### 任务要求
请统计下面的数据中有多少行包含字符串“sind”，区分大小写，只需给出数字。

数据集条目
-.-.-

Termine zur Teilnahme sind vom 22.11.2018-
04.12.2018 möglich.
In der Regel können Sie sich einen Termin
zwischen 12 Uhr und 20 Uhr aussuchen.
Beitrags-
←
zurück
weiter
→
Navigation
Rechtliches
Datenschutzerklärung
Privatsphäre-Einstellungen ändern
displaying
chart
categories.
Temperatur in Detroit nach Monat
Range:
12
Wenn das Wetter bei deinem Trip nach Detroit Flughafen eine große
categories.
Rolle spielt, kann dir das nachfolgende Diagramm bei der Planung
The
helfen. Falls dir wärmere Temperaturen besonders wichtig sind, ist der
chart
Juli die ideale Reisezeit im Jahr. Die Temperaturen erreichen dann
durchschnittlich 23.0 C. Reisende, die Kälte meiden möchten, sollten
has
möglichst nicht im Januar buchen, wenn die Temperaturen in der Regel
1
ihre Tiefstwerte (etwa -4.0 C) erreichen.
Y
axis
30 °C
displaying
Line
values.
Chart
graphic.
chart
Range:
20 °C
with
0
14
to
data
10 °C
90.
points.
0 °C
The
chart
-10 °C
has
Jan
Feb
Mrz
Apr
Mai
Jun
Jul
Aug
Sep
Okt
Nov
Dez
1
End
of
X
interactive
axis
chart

-.-.-

### 解答
2